“La pace non è statica –è stato detto- mette in movimento, coinvolge, riguarda tutti”. È questione di responsabilità da assumere, piuttosto che di ‘sacro egoismo’, non di imputazioni da scambiarsi vicendevolmente.
Una rassegnata indifferenza si sta invece affermando al cospetto dei confitti che lambiscono i nostri confini. Quella dei ‘sonnambuli’ dopo Sarajevo, dell’Anschluss e di Monaco rispetto a Hitler, che ha condotto ai due devastanti conflitti mondiali.
Un’assuefazione, un fatalistico torpore, che obnubilano le menti e le coscienze. Una condizione che l’occasionale manifestazione di piazza (peraltro sul groviglio mediorientale, non sull’Ucraina) non può mascherare.
Nonostante la loro scandalosa tragicità, l’Ucraina non ci riguarda, del Medioriente siamo spettatori impotenti. Non riusciamo nemmeno ad esprimere una solidarietà di intenti nell’ambito dell’Unione europea. Affidandoci ai ‘volenterosi’, che accusiamo di reconditi intenti nazionali, mentre tardiamo a schierarsi.

COMPITI DA SVOLGERE
(A) Elenca tutti i riferimenti storici a cui il brano sulla pace paragona l'indifferenza di oggi verso i conflitti.
(B) Scrivi il seguito del brano sulla pace, partendo subito dopo la sua ultima frase.
Le righe che seguono il brano non servono.

DATI FORNITI
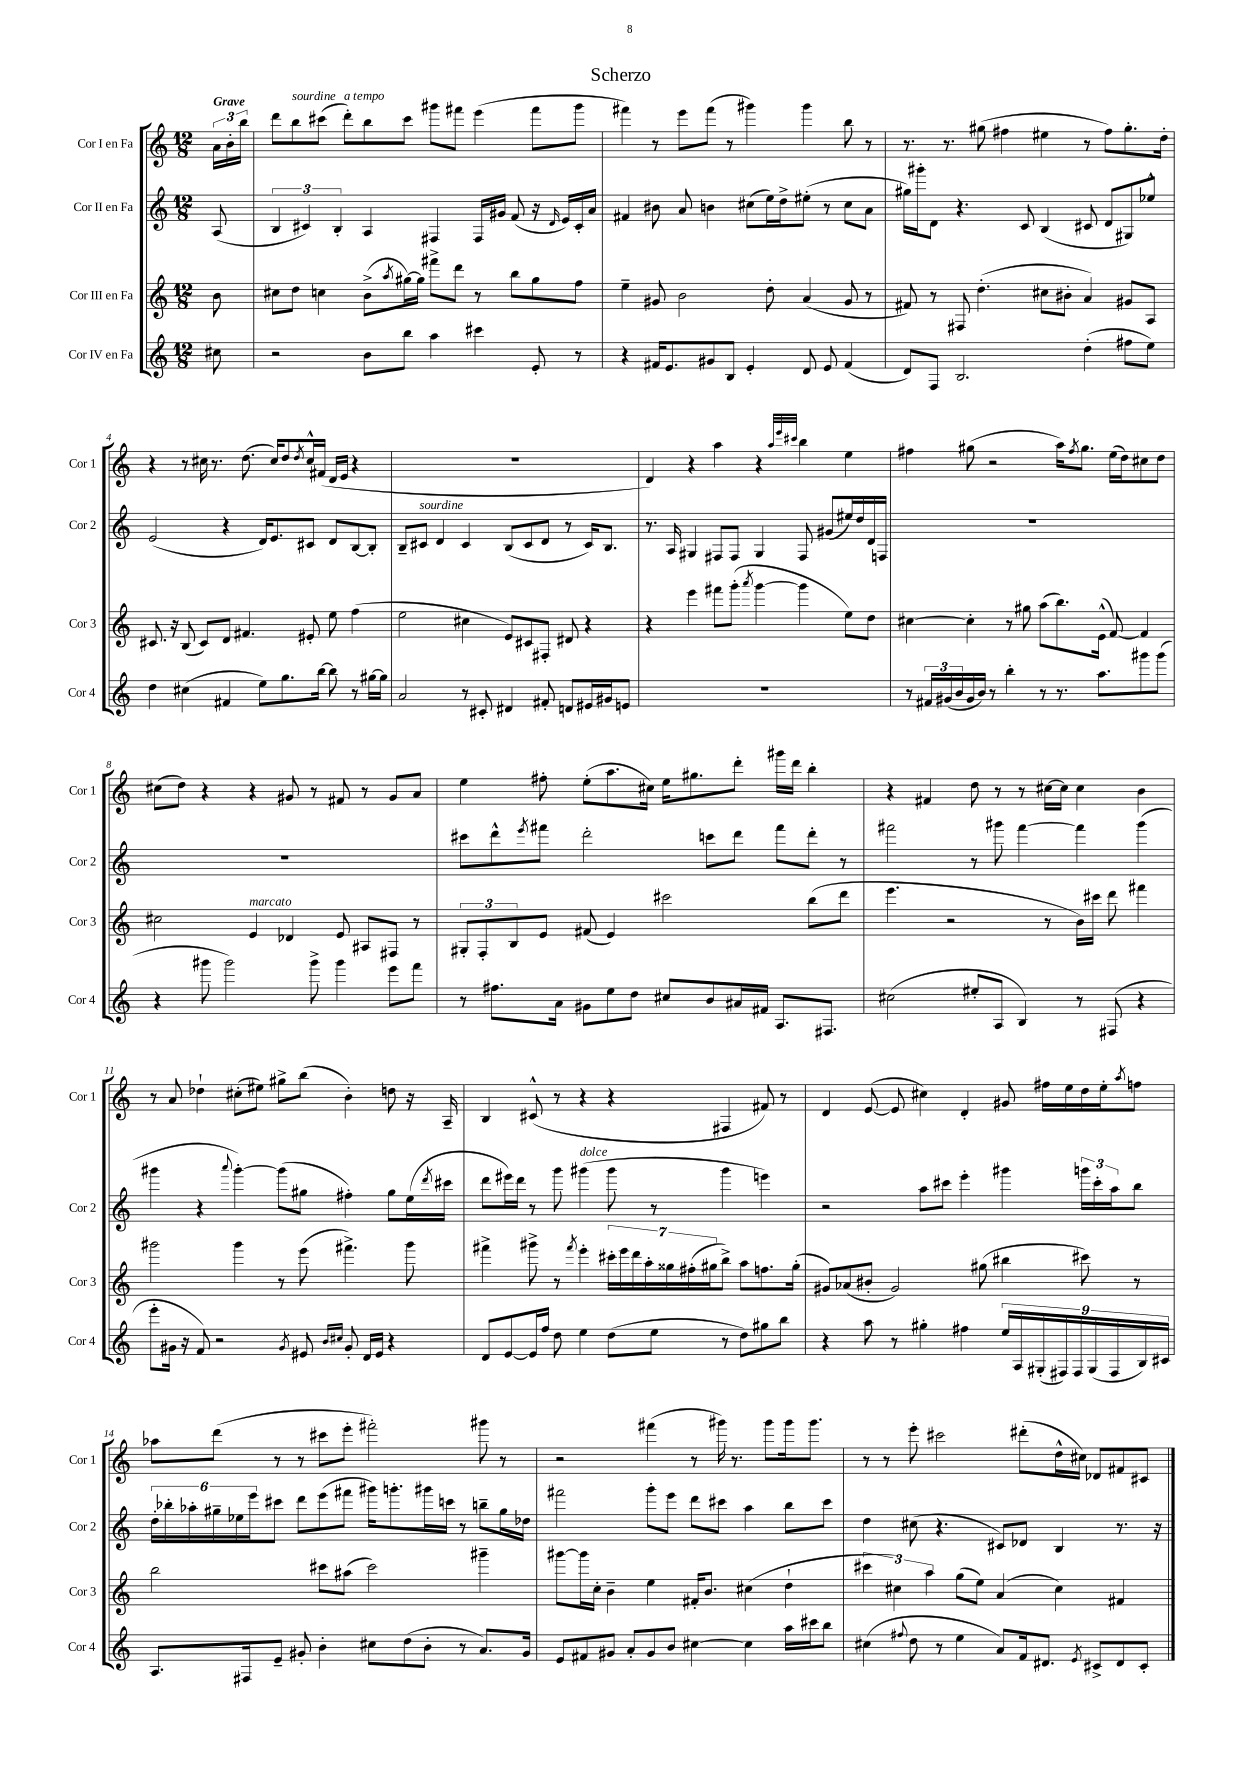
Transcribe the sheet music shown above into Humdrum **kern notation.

RISPOSTE FORNITE
(A) Sarajevo, l'Anschluss, Monaco

(B)
Fatichiamo a renderci conto che la Guerra fredda è ripresa: ne sono cambiate le componenti, non l’atteggiamento di Mosca, ostinatamente refrattaria ad ogni compromesso. Si tratta, dice il Cremlino, di eliminare le ‘cause profonde’ del conflitto, ribadite negli ultimatum del ‘memorandum’ presentato all’ennesimo inconcludente incontro di Istanbul (al cospetto di rappresentanti diplomatici di Francia, Germania, Regno Unito e Italia).
In Ucraina come in Medioriente e altrove, l’impegno negoziale non può essere lasciato alle parti direttamente interessate, dovendo invece essere affrontato congiuntamente dall’insieme della comunità internazionale. Che si va disgregando. Si diffonde persino la convinzione che, per l’irruzione dei molteplici nuovi fattori internazionali, il diritto internazionale è caduto in disuso. È pertanto del sistema internazionale complessivo che si tratta, della sua ricomposizione.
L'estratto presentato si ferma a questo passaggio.